WHAT THE TASK ASKS: Quote every line of text in the records below, leaving the pictures out of your answer.

---*---

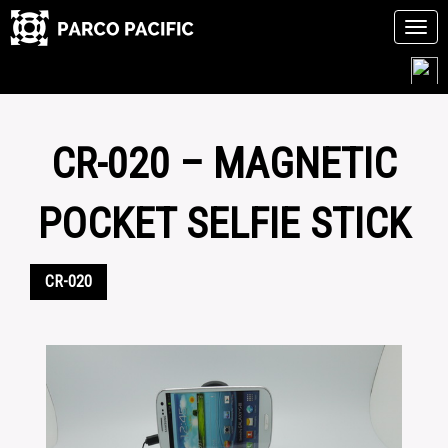
Tog
navi
Skip
to
content
CR-020 – MAGNETIC
POCKET SELFIE STICK
CR-020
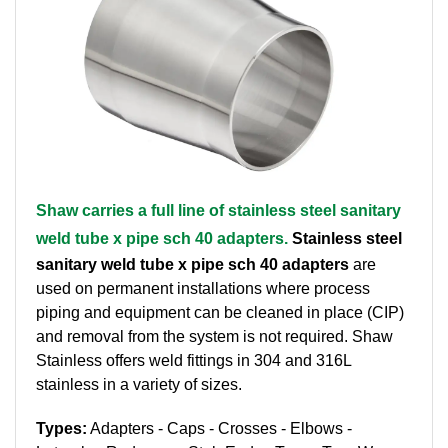
Brass Nipples
Bronze Fittings
Butt Weld Fittings
Cast Fittings
Shaw carries a full line of stainless steel sanitary
Channel
weld tube x pipe sch 40 adapters.
Stainless steel
Flanges
sanitary weld tube x pipe sch 40 adapters
are
used on permanent installations where process
Forged Fittings
piping and equipment can be cleaned in place (CIP)
and removal from the system is not required. Shaw
Pipe
Stainless offers weld fittings in 304 and 316L
stainless in a variety of sizes.
Plate and Sheet
Types:
Adapters - Caps - Crosses - Elbows -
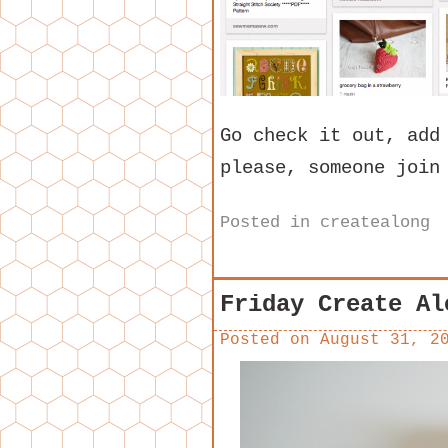
Go check it out, add
please, someone join
Posted in
createalong
Friday Create Al
Posted on
August 31, 2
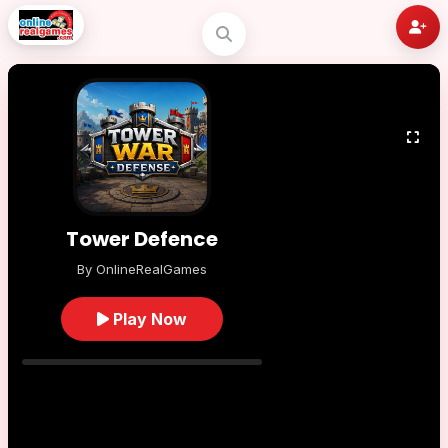
Tower Defence
By OnlineRealGames
Play Now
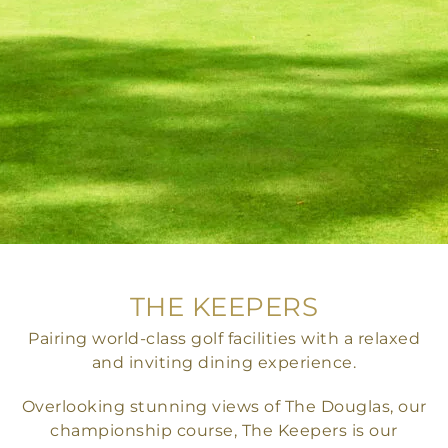
THE KEEPERS
Pairing world-class golf facilities with a relaxed
and inviting dining experience.
Overlooking stunning views of The Douglas, our
championship course, The Keepers is our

---*---

OUTPUT OF THE EXERCISE:
Tog
navi
Skip
to
content
CR-020 – MAGNETIC
POCKET SELFIE STICK
CR-020
Brass Nipples
Bronze Fittings
Butt Weld Fittings
Cast Fittings
Shaw carries a full line of stainless steel sanitary
Channel
weld tube x pipe sch 40 adapters.
Stainless steel
Flanges
sanitary weld tube x pipe sch 40 adapters
are
used on permanent installations where process
Forged Fittings
piping and equipment can be cleaned in place (CIP)
and removal from the system is not required. Shaw
Pipe
Stainless offers weld fittings in 304 and 316L
stainless in a variety of sizes.
Plate and Sheet
Types:
Adapters - Caps - Crosses - Elbows -
Go check it out, add
please, someone join
Posted in
createalong
Friday Create Al
Posted on
August 31, 2
Tower Defence
By OnlineRealGames
Play Now
THE KEEPERS
Pairing world-class golf facilities with a relaxed
and inviting dining experience.
Overlooking stunning views of The Douglas, our
championship course, The Keepers is our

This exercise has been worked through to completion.